**Фрагмент источника:**
_ _ _ _ _

**** А после «Христины», которая шла в Одеоне, мы отправлялись есть салат с трюфелями, щедро приправленный черным и индийским перцем на Западную улицу к императрице трагедии мадемуазель Жорж.
Я нахожу, что суп с миндалем в достаточной степени напоминает мадемуазель Марс.
Я нахожу, что салат с трюфелями весьма точно характеризует мадемуазель Жорж.
Ах! Любезный друг! Какие это были счастливые времена! Как мы смеялись за этими ужинами!
Когда мадемуазель Жорж начинала раздеваться, а делала она это, как было принято у великих актрис, в нашем присутствии, мы покидали ее ложу и, отперев решетку Люксембургского сада, от которой у нее был ключ, шли к ней, на Западную улицу. Выходили мы через другую решетку сада. Вдалеке, сквозь листву или, вернее, сквозь голые ветви, ибо была зима, мы видели, как мерцают оконные стекла гостиной, где были зажжены все светильники.
Едва мы переступали порог, как за нами врывался влажный, насыщенный запахами воздух улицы.
Мы входили в гостиную, где нас уже ждало огромное блюдо с трюфелями, весившими четыре-пять фунтов. Мы тут же садились за стол. Мадемуазель Жорж, переодевшись, как я уже говорил, в ложе, брала салатницу, ставила ее на сверкающую белизной скатерть и, взяв в свои королевские ручки нож, принималась чистить трюфели с поразительной ловкостью и бесконечной осторожностью.
Сотрапезниками были:
Локруа, этот утонченный и насмешливый ум, который ласкал, даже нападая;
Жантий, издатель уж и не знаю какого журнала, грубый, импульсивный, неожиданный ум; он хвастался тем, что первым заявил, будто бы Расин был распутником;
Арель, так называемый хозяин дома, но на самом деле преданный раб мадемуазель Жорж; быстрый, очаровательный ум, придумывавший выражения, которые затем приписали господину де Талейрану и которые вошли в поговорку;
Вы, мой друг, неутомимый хроникер, писавший на протяжении тридцати или тридцати пяти лет критические статьи в одну из первых литературных газет Франции, наделенный, помимо всего прочего, умением смеяться, причем радостно, в ответ на остроумные шутки других;
И, наконец, я, который, приехав из провинции, учился искусству рассказа и диалога среди этой очаровательной болтовни, не знал усталости и никогда не вмешивался в разговор за весь ужин, продолжавшийся два-три часа.

_ _ _ _ _

**Зафиксированные данные:**
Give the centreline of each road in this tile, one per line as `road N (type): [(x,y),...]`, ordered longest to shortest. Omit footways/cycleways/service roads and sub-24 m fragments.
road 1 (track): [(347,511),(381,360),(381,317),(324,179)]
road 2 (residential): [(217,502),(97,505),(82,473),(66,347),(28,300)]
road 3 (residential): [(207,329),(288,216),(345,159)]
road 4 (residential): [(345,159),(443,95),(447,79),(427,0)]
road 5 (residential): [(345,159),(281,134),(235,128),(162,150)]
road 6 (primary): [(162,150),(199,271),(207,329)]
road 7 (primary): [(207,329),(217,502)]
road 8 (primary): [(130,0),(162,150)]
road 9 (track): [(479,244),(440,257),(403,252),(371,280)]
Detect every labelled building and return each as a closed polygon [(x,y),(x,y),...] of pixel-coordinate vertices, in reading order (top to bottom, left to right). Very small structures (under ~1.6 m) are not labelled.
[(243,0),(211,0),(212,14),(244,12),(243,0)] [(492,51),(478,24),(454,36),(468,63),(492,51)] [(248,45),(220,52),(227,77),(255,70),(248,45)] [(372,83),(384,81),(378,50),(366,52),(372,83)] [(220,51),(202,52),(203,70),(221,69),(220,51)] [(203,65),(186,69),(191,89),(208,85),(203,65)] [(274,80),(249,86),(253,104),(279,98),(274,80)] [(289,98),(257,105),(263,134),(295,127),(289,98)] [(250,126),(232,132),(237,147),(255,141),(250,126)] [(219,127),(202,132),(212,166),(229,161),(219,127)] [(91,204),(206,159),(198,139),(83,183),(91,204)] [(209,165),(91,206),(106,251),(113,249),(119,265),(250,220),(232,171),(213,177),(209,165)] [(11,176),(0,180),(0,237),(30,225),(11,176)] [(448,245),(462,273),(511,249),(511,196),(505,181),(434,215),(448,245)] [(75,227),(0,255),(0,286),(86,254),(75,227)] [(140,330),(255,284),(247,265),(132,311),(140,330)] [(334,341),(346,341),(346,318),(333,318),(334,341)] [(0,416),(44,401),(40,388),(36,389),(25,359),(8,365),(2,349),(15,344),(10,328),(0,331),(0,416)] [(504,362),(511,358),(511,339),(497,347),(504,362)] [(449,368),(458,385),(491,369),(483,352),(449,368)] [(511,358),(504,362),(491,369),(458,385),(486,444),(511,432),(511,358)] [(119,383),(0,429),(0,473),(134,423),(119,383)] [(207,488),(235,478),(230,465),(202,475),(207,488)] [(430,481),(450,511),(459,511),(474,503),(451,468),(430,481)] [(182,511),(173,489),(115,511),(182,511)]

_ _ _ _ _

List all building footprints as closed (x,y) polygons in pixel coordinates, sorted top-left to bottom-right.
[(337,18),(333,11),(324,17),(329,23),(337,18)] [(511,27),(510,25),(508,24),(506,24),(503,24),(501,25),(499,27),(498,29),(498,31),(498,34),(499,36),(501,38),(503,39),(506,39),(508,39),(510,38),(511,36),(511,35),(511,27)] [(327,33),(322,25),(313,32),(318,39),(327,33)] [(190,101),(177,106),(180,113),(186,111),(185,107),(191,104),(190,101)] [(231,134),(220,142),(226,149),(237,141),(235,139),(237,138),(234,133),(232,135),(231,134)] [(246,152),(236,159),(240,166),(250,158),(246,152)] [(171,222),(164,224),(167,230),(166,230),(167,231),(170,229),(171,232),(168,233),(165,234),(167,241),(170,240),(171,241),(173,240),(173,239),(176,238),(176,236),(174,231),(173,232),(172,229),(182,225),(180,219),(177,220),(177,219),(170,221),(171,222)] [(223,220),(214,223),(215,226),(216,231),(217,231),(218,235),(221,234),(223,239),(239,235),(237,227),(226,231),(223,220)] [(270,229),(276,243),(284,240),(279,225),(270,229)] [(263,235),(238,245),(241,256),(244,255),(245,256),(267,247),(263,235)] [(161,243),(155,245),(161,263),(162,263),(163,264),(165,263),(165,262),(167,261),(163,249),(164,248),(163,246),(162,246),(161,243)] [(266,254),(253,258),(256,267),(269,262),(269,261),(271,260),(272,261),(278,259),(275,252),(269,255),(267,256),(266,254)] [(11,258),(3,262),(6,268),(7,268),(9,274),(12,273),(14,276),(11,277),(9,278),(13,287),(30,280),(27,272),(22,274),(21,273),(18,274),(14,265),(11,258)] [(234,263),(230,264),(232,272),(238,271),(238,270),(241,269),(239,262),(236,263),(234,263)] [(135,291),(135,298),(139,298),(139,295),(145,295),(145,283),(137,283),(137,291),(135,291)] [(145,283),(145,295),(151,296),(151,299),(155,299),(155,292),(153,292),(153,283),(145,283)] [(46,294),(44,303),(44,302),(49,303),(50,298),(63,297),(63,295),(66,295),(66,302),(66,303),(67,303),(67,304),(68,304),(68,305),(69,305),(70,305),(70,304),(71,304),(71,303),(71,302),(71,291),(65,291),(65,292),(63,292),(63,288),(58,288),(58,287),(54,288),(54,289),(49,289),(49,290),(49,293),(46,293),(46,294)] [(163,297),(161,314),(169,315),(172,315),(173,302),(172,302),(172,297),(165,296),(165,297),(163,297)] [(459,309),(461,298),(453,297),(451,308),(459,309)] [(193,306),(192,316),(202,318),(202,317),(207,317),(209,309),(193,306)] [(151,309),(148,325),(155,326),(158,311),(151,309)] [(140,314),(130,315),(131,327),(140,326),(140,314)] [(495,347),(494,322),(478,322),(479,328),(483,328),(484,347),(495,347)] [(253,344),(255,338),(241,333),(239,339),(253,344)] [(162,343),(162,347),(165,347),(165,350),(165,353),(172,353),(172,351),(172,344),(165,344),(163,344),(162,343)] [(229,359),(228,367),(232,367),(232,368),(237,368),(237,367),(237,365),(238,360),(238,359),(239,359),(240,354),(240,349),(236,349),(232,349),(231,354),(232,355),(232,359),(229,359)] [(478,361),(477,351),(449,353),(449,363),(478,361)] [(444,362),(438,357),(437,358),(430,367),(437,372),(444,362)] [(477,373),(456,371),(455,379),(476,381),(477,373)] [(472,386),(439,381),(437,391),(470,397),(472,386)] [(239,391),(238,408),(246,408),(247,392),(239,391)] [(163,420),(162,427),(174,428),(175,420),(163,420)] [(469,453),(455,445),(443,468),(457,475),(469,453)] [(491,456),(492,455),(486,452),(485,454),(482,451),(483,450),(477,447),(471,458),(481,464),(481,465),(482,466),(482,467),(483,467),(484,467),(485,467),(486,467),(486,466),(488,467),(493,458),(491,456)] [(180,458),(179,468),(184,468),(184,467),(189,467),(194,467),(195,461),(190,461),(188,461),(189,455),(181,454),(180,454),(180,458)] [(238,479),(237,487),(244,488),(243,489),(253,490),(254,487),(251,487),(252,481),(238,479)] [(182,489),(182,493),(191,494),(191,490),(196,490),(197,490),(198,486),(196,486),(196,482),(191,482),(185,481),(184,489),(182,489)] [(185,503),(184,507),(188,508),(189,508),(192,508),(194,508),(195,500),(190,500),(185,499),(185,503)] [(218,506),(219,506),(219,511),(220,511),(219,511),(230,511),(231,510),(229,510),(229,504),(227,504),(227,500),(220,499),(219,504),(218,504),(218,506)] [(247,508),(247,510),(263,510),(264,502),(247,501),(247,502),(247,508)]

_ _ _ _ _

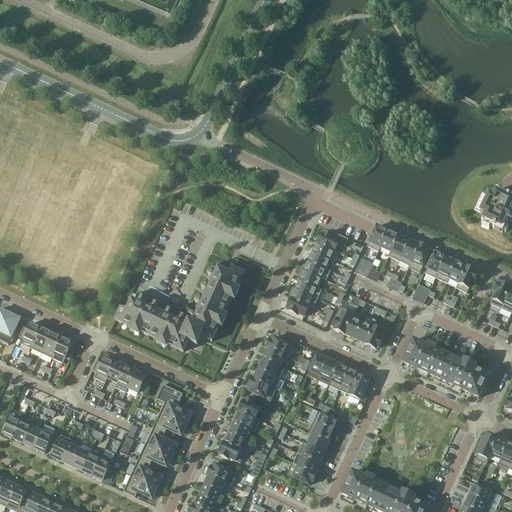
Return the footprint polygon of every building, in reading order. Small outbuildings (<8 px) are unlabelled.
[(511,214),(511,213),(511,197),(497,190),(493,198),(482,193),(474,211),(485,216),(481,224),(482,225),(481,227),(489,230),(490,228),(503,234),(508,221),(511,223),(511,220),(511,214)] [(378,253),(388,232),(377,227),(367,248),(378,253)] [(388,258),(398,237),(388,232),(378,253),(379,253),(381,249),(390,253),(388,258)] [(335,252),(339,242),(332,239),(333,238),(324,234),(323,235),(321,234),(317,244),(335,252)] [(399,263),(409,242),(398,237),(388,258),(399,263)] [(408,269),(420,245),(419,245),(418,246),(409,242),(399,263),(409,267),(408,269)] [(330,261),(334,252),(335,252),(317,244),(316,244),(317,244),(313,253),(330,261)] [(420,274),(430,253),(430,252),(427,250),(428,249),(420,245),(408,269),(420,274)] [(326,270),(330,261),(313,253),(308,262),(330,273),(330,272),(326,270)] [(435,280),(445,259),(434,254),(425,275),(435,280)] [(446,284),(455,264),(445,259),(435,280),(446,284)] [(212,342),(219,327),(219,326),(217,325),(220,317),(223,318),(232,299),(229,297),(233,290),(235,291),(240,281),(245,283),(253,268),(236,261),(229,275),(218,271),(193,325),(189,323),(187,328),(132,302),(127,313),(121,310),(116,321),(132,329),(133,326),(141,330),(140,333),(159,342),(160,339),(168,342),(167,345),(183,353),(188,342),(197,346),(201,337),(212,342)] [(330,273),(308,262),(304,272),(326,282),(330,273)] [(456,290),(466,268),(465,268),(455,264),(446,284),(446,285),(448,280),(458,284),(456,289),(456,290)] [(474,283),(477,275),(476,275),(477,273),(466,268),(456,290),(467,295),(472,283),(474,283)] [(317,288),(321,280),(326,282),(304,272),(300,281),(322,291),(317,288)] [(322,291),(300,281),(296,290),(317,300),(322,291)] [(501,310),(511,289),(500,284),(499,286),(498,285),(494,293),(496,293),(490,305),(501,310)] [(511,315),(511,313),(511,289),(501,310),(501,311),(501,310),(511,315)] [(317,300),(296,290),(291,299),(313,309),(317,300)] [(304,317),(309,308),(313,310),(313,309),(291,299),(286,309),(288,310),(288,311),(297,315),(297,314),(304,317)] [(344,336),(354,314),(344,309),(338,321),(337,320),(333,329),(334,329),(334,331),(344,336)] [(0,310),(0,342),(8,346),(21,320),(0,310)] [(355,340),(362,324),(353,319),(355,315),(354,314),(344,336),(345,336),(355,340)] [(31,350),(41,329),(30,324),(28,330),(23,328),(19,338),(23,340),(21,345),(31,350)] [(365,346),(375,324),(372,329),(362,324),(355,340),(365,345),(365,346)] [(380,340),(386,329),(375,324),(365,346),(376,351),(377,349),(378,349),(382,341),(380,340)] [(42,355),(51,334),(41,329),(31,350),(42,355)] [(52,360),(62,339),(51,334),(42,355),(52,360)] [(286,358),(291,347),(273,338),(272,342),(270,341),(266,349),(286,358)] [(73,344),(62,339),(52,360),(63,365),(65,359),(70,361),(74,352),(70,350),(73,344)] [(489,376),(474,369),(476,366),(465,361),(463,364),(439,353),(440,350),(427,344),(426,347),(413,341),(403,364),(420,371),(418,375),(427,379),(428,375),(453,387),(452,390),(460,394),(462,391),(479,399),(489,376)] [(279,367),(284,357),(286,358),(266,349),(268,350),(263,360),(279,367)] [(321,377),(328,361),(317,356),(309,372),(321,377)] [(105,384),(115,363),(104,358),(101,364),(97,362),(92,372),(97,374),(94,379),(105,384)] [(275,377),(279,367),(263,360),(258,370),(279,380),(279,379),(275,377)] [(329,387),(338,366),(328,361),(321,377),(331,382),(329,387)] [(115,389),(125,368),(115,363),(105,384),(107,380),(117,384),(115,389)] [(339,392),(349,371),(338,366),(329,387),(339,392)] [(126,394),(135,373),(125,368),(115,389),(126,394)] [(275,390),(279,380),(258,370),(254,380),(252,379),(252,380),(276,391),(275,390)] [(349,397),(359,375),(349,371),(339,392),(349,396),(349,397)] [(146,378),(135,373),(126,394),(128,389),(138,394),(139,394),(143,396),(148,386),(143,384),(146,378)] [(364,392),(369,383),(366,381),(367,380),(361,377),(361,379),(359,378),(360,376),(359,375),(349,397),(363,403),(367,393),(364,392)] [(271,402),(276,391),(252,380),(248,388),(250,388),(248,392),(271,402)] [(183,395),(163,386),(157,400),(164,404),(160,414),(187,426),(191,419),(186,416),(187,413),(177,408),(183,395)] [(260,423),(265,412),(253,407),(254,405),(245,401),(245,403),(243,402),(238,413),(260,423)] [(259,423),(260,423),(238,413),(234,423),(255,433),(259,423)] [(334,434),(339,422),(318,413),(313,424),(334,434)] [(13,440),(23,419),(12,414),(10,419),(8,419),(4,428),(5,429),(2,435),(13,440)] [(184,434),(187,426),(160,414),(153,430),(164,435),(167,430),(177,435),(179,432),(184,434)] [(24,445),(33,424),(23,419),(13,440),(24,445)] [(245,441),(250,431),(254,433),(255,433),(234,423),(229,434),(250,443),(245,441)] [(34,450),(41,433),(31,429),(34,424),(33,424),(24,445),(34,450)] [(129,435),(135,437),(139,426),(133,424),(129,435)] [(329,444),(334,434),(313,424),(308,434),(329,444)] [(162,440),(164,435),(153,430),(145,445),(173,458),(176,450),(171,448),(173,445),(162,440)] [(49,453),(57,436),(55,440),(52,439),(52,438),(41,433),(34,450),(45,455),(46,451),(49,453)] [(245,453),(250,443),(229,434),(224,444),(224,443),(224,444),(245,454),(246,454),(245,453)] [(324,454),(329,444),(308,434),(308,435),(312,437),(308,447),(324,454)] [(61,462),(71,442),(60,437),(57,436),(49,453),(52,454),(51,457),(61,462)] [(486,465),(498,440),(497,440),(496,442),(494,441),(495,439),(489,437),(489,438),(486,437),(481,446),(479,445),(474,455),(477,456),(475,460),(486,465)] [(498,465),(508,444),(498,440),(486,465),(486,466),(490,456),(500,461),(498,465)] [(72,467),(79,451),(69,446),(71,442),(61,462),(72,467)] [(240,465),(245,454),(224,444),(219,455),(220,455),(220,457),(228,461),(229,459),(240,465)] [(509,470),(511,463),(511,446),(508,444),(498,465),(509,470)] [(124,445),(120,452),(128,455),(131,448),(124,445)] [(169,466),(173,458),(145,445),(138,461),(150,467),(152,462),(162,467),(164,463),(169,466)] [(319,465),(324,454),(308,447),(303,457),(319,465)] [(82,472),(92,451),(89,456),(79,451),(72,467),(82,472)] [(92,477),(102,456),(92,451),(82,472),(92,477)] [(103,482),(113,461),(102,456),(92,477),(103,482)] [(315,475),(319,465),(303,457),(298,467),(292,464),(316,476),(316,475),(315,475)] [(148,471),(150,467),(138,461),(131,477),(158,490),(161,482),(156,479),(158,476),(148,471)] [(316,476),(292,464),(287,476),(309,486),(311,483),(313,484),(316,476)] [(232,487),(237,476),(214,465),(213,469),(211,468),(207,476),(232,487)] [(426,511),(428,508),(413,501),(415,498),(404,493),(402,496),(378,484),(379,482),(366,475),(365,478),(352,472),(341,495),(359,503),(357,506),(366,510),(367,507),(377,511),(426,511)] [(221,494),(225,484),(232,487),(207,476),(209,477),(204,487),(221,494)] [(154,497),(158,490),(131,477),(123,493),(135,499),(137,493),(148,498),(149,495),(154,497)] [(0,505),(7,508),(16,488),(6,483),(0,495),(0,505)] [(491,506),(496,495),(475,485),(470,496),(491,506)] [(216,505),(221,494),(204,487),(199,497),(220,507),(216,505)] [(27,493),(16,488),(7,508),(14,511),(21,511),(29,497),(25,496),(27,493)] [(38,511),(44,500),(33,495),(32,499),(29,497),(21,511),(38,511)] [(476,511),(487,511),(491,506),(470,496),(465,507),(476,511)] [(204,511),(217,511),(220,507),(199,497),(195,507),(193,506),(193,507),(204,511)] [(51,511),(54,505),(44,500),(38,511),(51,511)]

_ _ _ _ _

**Условие задания:** Продолжите отрывок об ужинах у мадемуазель Жорж, начав сразу после его последнего предложения.

**Письменный ответ:**
У мадемуазель Марс все обстояло по-другому. Несмотря на свой возраст — впрочем, она была практически ровесницей мадемуазель Жорж, — мадемуазель Марс сохранила, если и не цветущую молодость, то, по крайней мере, видимость и потребность в молодости.
Она родилась в 1778 году [на самом деле мадемуазель Марс родилась в 1779 году] и никогда не скрывала от друзей своего возраста. На одном из предметов мебели, подаренном королевой матери мадемуазель Марс, разрешившейся от бремени в тот же день, когда Мария-Антуанетта родила дофину, был выбит 1778 год. В мадемуазель Марс уживались две разные женщины: женщина театра — вы о ней помните, не правда ли? — и женщина частной жизни.
Женщина театра с ласковыми глазами, симпатичным голосом, грациозными движениями; и женщина частной жизни с холодным взглядом, хриплым голосом, резкими движениями, в которую она немедленно превращалась, едва почувствовав, как перед ней возникает какая-либо преграда.
Подле себя мадемуазель Марс держала несчастную провинциалку Мартон, которую привезла из Бордо и сделала своей компаньонкой, чтицей и козлом отпущения.
Эту компаньонку звали Жюльеной. Она была весьма умной женщиной, питала ко мне дружеские чувства и сделала меня своим доверенным лицом.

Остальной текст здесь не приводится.